Radiation tube structure

Description

FIELD OF THE INVENTION

This invention relates to a radiation tube, and more particularly to a tube with a heat dissipation structure.

BACKGROUND OF THE INVENTION

The Central Processing Unit (CPU) is the heart of a computer, which runs calculation process at a fast speed. This causes high temperature. The temperature must be dissipated or otherwise the computer will malfunction. Fin plates and fans were later adapted to drop the temperature of the CPU. However, the modern CPU has been developed to an even faster speed, and the fin plates and fans are no longer enough to dissipate the heat.

In view of this, a later design was derived, which uses a radiating tube in the computer with coolant fluid flowing in the tube to cool down the temperature in the computer. The design of the tube, as shown in FIGS. 5 and 6, comprises a radiating tube 7 and a metal net 8. The metal net 8 is rolled and inserted into the radiating tube 7 for the coolant fluid to flow through the mental net 8. The mental net 8 will cause a capillary symptom to dissipate the heat with the coolant fluid.

The mental net 8 is formed by many a rectangular grid connecting with each other. When the coolant fluid flows through the radiating tube 7, the square grids of the mental net 8 produce capillary effect and transfer the coolant fluid from grid to grid to dissipate heat.

However, there are a number of disadvantages, such as:

• 1. The mental net is rolled and inserted into the radiating tube and engages with the inner wall of the radiating tube. The engagement of the mental net and the radiating tube may have gaps, and the coolant fluid may flow through the gaps, which has less conduction.
• 2. Because the mental net is separated from the radiating tube, it has to be rolled before inserted into the radiating tube. Many areas of the rolled net will overlap to decrease the conducting effect.

There is a design using a metallurgical method to form a corn interior wall. This production is very effective, but the cost of production is also high, not cost effectiveness.

SUMMARY OF THE INVENTION

It is the primary object of the present invention to provide a radiation tube structure, which provides a better heat dissipation.

It is another object of the present invention to provide a radiation tube structure, which is cost effectiveness.

It is a further object of the present invention to provide a radiation tube structure, which is more reliable and long lasting.

BRIEF DESCRIPTION OF THE DRAWINGS

FIG. 1 is a perspective view of a first embodiment of the present invention;

FIG. 2 is an enlarged view of the first embodiment of the present invention;

FIG. 3 is a cross sectional view of the first embodiment of the present invention;

FIG. 4 is a perspective view of a second embodiment of the present invention;

FIG. 5 is a perspective view of a prior art, and

FIG. 6 is a cross sectional view of FIG. 5.

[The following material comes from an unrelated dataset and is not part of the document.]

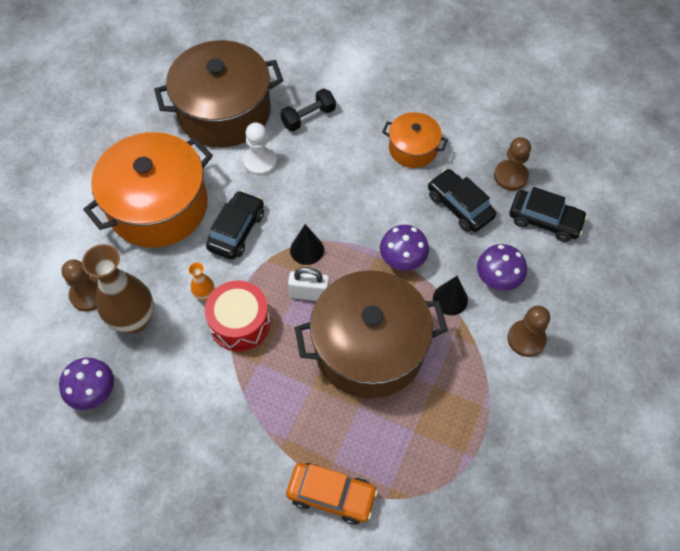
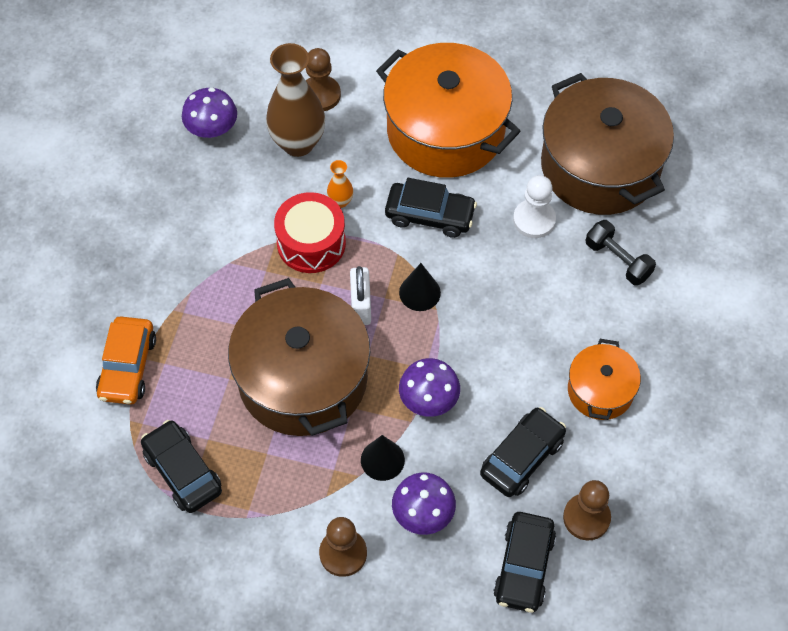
camera: 80 degrees right, 0 degrees up
none -> black car [141,420,222,513]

DETAILED DESCRIPTION OF THE PREFERRED EMBODIMENTS

A radiation tube structure of the present invention, as shown in FIGS. 1 and 2, comprises a mental tube 1 broached with lengthwise grooves 2 and continuous circular grooves 3 on the internal wall. (The circular grooves 3 may be milled in circle formed independently or in a spiral method.) The circular grooves 3 cross the lengthwise grooves 2 to form grids on the internal wall.

To practice, as shown in FIG. 3, coolant fluid flows through the interior of the tube 1. The grids formed by the lengthwise grooves 2 and the circular grooves 3 increase the surface. Thus, the coolant fluid will be in contact with larger surface. This helps the coolant fluid to spread more evenly on the surface of the internal wall of the tube 1. The capillary effect will reach to the best effect in dissipating heat within the tube 1.

FIG. 4 shows a second embodiment of the present invention. The internal wall of a tube 4 is milled with circular grooves 5 in one direction. After this process, the internal wall of the tube 4 is milled with circular grooves in an opposing direction to form many a rhombus grid. These grooves 5 and 6 increase the contact surface to help for dissipating heat.